As this blog is near to being six years old and with an election coming
up in May 2015, perhaps some retrospective looks at past items might be of
interest.
This one comes from May 2009 under the title of Cameron And Power To The
People. The picture of John Lennon,
above left was used then, but added, right,
is one of the character Wolfie in the TV Series "Citizen
Smith" that ran from 1977 to 1980 that was very popular.
Quote:
In 1980 David Cameron was a callow teenager hanging around with the guys
at Eton , softly singing to himself “The Winner
Takes It All”, the Abba hit of the year.
Doubtless, as teenagers fixated on celebrities are, he would have been
affected by the tragic death of John Lennon.
John, a lower middle class and grammar school boy grew up in a nice home
on Menlove Avenue
in Liverpool , a large comfortable
semi-detached property. At least it was
in comparison with the accommodation available to the great majority of working
class people at the time.
Its inhabitants were said to be a snobby lot who had special toilet
paper and not the ripped up Daily Mirrors and Sunday Pictorials we used. Life
in Menlove Avenue
was both warmer and better equipped than at Eton
I suspect. Inevitably, marketing
considerations required The Beatles to create the myth of worker solidarity to
help them become very rich and buy properties in tax havens.
John famously said that “I might have been born in Liverpool, but I grew
up in Hamburg”, referring to his life changing experiences in the Red Light
district of that town, where so many British Soldiers had surrendered to one or
other Reeperbahn Rash in the years after the war.

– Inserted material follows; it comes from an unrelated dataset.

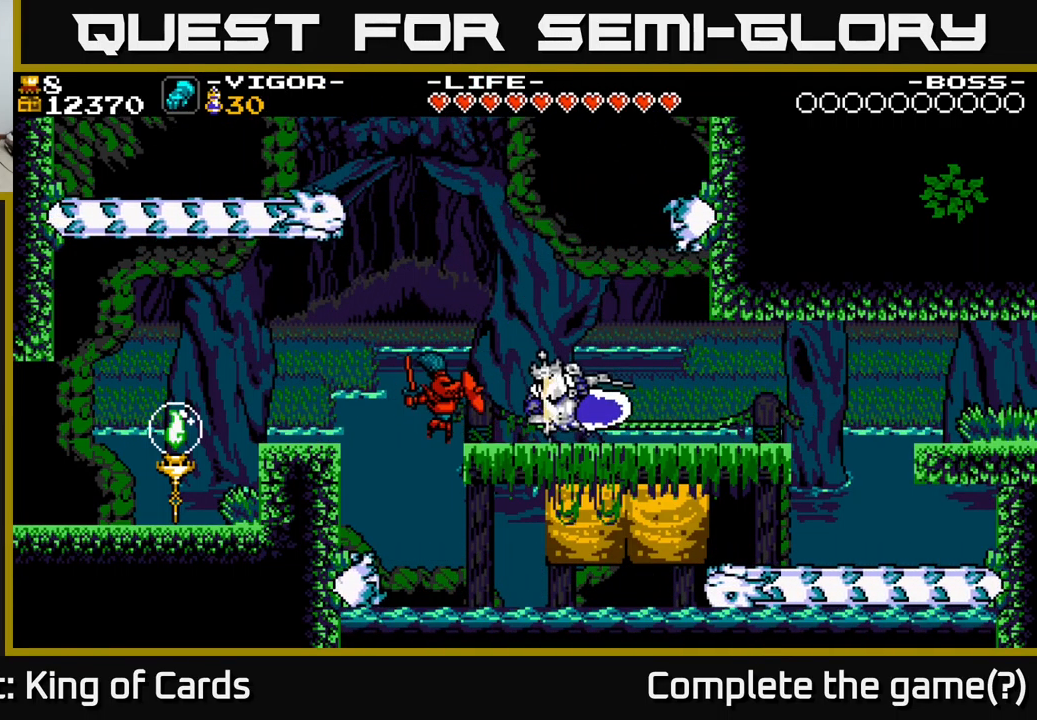
{"buttons": [], "right_stick": "center", "events": []}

Hamburg originally had surrendered to a water truck driven by a Lance
Corporal in 1945, but the next day repeated it to a coterie of more camera
friendly troops with tanks and stuff.
But Hamburg
had its revenge, because in the next decade or so the ladies of the Reeperbahn inflicted
an over ninety percent casualty rate on the British troops. This information probably
is still classified, so you read it here first.
When both David and John were born, a generation apart, there was still
a structure and form of government system in the United Kingdom which could be
understood by the general population, and a legal system that had relative
clarity and purpose. There was also
coverage in national and the then extensive local press.
It began to go bad in the early 1970’s with the badly botched Heath
reforms of local government and the health service. The disruption to management and the finance
of services played a part in the severe inflation of the period and inevitably
led to the decades of tinkering, shuffling, and fiddle.
The commitment to the EU added to the mess, as did the creation of a
raft of extra government bodies, and the never ending reorganisation of central
government departments in the search for media coverage and to keep John
Prescott out of mischief.
Mrs. Thatcher made an attempt to prune the Quango’s, but like vines and
roses only to create the extensive growth of the last fifteen years. We all know what Blair and Brown have
done. So we have a huge mess.
After sixty years of interest and study on government and politics, I
now have no working knowledge of either the law or just who administers what to
what effect, or why.
The documents I read are verbal sludge, and the intellectual structures
on which law is based and decisions are made are roughly at the level of the
playground of the old All Age Elementary Schools.
So David, my advice is, if I were you I wouldn’t start from here. The trouble is that if you do wish to give
power to the people, they must have information, a media that is balanced, and
an immediacy of access. This is not the
way the media works at present and restoring local control will be harder to
achieve than you imagine.
The organisational challenge is immense, and you are not going to have
either spare cash, or real growth to provide it. Worse still, you might have a rate of
inflation that has to be firmly controlled to avoid a 1970’s problem or greater. As for the public relations, as things get
difficult it may be nasty.
The pop and celebrity culture might suddenly see a market in pretending
to be just very ordinary, especially if the tax man catches up with some of
them and the screens will be filled with middle and lower middle class media poseurs
waving their arms about demanding the return of Harriet, Jacqui, Hazel, Yvette
and Caroline.
The men will not be available.
They will all be in Brussels , or Moscow , or with any luck
in Walton Gaol.
Unquote.
Brussels it was and for Cameron read Wolfie.
I've been pondering along these lines today. There is no going back to an era when things were generally understandable. It's too late for that.
ReplyDeleteWhen ministers such as Ed Davey do not even understand their own policies then we have to resign ourselves to fixing problems as they occur rather than avoiding them.